Green onions will grow happily indoors with limited sunlight. These are torpedo red onions started from seed a couple years ago, and they just keep chugging. I put them on the deck in summer and bring them in before it freezes.  It doesn't matter if they go to seed since I'm keeping them going for the greens (which also provide Vitamins A, C and K). 

And how about that cabbage base I pulled out of the fridge and planted in a pot indoors toward the end of last winter? It's still going too! The greens are great in both soup and salad, or any way you enjoy cabbage.

You don't need a formed head to make use of cabbage! 
And the taste was not affected by it going to seed.
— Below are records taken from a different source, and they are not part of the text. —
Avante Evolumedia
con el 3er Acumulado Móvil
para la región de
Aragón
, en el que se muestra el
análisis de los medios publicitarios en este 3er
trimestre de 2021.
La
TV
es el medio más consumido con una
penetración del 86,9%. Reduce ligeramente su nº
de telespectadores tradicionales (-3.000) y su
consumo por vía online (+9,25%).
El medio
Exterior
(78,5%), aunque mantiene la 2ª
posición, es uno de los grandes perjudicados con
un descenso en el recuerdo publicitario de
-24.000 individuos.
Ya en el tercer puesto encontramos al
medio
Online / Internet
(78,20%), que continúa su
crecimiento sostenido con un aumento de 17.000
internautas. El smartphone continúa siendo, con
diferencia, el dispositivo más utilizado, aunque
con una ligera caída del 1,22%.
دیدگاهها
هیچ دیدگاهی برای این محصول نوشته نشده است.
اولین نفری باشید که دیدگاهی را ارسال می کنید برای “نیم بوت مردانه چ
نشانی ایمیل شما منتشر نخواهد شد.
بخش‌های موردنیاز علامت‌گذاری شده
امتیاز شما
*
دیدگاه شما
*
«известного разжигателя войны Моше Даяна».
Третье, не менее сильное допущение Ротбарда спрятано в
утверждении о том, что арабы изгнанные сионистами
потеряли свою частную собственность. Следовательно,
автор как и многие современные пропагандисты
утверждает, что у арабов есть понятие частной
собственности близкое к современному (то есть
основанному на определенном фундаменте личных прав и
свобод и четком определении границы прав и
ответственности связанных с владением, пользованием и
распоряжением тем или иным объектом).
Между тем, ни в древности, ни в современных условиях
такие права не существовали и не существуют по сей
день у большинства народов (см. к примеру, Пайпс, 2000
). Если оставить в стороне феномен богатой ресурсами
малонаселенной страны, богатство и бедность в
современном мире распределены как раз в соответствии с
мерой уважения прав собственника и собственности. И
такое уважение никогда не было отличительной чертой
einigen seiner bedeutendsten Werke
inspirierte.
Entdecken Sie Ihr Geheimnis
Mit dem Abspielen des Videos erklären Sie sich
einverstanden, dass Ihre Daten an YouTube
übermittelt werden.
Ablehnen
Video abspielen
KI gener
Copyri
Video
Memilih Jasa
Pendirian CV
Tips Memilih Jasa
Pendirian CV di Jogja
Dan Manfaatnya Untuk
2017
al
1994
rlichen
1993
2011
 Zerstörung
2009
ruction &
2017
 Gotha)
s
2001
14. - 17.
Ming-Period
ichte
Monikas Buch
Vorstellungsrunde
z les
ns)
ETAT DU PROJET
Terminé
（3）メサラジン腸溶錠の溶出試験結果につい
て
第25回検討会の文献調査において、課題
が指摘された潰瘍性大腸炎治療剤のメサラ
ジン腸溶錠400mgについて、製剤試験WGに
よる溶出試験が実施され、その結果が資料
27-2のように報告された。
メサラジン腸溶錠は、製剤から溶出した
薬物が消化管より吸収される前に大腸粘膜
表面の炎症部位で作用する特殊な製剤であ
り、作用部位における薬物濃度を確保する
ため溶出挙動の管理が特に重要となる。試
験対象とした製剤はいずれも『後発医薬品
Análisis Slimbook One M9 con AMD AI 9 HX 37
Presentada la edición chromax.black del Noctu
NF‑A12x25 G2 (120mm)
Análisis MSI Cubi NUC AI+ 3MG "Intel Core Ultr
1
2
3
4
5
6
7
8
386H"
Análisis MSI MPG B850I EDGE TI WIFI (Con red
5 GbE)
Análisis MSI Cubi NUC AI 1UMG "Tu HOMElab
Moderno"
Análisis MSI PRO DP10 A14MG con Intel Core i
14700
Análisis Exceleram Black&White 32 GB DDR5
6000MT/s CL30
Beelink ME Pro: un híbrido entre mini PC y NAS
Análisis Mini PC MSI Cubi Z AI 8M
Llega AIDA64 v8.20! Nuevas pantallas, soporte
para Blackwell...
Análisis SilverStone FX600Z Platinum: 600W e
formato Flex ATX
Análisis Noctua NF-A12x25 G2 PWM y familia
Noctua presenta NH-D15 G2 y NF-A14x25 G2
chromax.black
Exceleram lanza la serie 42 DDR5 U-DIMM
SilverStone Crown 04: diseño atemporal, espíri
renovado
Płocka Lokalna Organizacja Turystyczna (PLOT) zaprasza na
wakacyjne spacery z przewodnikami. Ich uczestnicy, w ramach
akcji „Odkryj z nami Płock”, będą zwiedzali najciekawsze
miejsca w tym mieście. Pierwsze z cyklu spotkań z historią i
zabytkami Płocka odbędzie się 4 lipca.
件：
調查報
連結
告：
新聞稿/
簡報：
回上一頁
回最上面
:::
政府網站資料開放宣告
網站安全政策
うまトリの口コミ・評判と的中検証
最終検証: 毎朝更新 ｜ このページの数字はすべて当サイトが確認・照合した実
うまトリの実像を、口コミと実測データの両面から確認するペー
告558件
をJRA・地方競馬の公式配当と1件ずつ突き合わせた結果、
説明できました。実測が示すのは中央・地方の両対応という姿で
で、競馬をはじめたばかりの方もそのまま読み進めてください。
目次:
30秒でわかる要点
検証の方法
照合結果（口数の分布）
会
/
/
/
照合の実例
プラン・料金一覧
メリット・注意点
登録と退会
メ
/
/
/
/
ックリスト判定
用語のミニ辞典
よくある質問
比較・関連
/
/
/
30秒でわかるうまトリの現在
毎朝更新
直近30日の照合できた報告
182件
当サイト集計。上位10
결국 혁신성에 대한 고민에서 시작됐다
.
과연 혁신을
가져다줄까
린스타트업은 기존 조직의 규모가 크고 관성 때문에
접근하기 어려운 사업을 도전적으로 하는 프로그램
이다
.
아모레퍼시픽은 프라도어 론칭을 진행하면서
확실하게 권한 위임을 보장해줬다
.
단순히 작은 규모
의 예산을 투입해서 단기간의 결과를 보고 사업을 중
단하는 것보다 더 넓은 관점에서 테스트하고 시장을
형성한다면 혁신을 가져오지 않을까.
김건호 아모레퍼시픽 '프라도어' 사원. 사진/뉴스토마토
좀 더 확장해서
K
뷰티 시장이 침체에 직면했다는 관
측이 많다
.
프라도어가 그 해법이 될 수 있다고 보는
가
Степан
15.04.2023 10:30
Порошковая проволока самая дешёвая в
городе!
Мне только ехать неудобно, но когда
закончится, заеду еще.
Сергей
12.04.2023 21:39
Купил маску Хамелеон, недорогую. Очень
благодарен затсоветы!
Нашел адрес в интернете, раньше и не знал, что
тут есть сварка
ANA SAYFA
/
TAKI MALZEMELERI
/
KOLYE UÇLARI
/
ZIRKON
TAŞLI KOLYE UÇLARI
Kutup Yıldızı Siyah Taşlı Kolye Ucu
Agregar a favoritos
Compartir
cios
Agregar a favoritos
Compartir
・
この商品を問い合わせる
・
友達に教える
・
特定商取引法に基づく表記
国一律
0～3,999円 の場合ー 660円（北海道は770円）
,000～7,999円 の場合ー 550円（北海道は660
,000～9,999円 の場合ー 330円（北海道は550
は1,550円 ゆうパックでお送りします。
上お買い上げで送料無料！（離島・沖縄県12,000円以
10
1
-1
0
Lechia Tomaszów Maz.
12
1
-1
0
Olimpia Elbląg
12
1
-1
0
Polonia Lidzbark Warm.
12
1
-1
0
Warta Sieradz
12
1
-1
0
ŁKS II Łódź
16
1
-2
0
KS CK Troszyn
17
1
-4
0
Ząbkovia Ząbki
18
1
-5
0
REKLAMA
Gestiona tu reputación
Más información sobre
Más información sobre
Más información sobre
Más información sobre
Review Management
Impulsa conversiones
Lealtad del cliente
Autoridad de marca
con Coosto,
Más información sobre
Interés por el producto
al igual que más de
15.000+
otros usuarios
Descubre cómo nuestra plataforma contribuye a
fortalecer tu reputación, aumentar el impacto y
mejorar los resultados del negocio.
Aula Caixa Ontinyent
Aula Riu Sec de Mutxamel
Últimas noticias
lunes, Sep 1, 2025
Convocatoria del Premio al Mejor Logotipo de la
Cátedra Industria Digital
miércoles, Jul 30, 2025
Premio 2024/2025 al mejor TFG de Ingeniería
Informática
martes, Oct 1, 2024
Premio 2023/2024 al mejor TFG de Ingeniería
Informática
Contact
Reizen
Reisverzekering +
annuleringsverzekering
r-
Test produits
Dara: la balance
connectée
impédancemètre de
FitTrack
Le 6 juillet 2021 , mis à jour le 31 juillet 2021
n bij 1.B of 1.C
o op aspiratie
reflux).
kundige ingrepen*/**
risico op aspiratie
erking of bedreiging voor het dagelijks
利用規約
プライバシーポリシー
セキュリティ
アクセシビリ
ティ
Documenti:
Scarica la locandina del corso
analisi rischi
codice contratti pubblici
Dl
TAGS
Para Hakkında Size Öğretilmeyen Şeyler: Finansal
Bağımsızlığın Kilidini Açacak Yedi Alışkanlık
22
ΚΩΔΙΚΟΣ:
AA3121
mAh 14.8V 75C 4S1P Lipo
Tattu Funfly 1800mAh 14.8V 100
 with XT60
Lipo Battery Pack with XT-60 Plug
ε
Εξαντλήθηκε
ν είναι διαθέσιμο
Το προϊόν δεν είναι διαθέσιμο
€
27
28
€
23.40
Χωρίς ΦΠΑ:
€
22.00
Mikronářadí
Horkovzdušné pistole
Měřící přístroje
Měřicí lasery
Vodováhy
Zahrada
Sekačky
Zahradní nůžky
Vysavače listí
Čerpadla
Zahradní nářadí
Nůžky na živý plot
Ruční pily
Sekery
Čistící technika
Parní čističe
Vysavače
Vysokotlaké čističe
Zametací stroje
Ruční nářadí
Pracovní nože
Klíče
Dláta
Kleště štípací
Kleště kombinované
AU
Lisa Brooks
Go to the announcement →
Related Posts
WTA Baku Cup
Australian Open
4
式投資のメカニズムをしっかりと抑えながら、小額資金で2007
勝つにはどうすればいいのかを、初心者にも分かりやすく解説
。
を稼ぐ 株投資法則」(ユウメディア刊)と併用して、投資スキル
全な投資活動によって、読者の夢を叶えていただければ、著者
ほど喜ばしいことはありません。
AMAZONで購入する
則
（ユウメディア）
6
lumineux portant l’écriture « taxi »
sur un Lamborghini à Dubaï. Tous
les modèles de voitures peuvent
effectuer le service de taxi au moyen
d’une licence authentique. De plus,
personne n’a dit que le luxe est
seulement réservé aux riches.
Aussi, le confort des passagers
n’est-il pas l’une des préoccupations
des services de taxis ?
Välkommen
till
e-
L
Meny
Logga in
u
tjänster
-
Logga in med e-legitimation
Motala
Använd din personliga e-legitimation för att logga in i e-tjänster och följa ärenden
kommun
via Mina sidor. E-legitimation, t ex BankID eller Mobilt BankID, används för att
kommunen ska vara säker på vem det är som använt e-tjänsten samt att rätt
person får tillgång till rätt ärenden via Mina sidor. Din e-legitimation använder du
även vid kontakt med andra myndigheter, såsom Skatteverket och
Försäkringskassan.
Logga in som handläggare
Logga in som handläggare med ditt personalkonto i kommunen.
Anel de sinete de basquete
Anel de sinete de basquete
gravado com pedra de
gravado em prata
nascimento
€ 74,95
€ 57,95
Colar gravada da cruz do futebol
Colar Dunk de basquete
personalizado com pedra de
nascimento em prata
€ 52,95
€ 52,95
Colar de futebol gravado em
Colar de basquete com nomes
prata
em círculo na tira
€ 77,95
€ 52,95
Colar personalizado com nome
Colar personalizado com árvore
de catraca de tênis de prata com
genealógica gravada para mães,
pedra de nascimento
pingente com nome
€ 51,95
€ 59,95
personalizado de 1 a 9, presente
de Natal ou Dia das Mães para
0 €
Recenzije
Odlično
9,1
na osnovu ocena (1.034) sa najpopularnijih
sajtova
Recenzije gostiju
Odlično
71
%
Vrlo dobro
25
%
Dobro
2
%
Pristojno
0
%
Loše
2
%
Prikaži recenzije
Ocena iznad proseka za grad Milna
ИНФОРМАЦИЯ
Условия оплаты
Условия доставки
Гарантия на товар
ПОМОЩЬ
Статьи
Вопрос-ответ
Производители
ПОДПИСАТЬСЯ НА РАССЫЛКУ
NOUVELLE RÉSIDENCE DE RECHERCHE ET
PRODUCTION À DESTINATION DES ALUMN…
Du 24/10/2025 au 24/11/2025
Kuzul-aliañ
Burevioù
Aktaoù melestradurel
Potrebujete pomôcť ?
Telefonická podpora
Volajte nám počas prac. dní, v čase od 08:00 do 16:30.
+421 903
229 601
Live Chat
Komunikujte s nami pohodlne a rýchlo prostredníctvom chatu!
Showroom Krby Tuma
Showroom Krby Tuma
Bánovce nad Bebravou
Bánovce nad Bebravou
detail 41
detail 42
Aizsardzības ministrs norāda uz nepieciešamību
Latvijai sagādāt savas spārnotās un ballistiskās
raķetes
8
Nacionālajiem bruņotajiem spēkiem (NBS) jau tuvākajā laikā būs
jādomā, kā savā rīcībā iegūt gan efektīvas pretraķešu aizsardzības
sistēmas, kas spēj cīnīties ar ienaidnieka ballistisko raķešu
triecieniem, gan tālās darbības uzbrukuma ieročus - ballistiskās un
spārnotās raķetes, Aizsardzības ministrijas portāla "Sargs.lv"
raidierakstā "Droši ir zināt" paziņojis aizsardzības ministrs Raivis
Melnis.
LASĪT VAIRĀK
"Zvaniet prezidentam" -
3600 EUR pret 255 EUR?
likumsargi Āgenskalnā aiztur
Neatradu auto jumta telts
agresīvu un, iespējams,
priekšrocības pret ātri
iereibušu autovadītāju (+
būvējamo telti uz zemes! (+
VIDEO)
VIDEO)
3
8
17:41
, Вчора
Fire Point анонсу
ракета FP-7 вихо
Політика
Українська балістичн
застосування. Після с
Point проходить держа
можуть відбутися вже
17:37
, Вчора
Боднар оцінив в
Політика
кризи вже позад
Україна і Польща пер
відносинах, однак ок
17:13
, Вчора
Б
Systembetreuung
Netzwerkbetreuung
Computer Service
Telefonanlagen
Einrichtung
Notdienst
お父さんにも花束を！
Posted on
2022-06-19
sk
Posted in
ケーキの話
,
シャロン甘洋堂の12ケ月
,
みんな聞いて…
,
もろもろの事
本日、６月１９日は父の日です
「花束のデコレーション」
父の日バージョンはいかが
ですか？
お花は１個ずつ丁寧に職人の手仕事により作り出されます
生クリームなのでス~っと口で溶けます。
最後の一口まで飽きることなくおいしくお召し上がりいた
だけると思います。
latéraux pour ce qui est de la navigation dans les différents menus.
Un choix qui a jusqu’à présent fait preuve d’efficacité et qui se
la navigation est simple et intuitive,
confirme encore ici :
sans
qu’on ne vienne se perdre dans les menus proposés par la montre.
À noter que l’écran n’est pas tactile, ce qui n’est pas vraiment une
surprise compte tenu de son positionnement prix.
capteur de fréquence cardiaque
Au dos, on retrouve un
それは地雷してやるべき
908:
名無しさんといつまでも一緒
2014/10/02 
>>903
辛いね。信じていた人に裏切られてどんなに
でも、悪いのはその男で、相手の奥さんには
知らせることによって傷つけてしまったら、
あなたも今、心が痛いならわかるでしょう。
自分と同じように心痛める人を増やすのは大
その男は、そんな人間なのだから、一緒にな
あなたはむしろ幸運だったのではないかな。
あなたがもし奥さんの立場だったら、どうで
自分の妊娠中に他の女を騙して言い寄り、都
Okay, we've got green covered, but what about the rest of the rainbow? 
Well, there's pink rhubarb from the freezer...

 
...and few things are more cheerful than red peppers growing in your house in the winter. On the left is a lipstick sweet pepper from a plant that has been growing in our house for a few years now. The leaves get a bit sickly looking each winter, but I prune the plant annually and it always makes a great comeback in the spring. I think I will pick this pepper and eat it tonight in our salad! On the right is a tiny, very hot pepper from a plant I am babysitting while the owner, my neighbor, is away. I've had it for a year and it's been interesting to watch. These mini-peppers are my kind of Christmas lights!

Today I pulled out the last remnants of my partially formed red cabbage from last summer's garden. For some reason, it just wasn't a great cabbage year, but fresh purple was still a sight for sore eyes this morning after a snowstorm. I'm including this photo as a reminder for myself during the height of harvest season, about just how wonderful every home grown fresh morsel seems in the winter time.

Of course, another way to have a fresh veggie rainbow at home this time of year is in the underground cold frame. The great news is that none of the plants froze, even during our cold snaps of -5 F or -21 C. The bad news is that it looks like a war zone in there -- and in a swiss chard against rodents fight, you can guess who is winning. I also see slug sign, so I guess my slug trap needs some fresh beer. Silly me for thinking the slugs might just hibernate!

These cold frame photos were also taken today. Yes, it looks pretty sad... but actually for my first winter with this experiment, I'm just excited to have live plants that did not freeze. The only heat sources are the manure piled deep beneath this bed, and the low winter sun. The brown mulch consists of plants I chopped out of the garden in fall. The green parts are the remnants of my swiss chard and other hardy species that survived the cold but have been ravaged by the wildlife. Now that temperature isn't an issue, I'll have to work on rodent proofing with another large cage I guess. I don't call it "Vegetable Jail" for nothing. Whatever works!

Note: The name of this post comes from one of my daughter's favorite songs, by Jay Mankita (Putumayo), "Eat Like a Rainbow."

What is your favorite way to eat like a rainbow in the winter?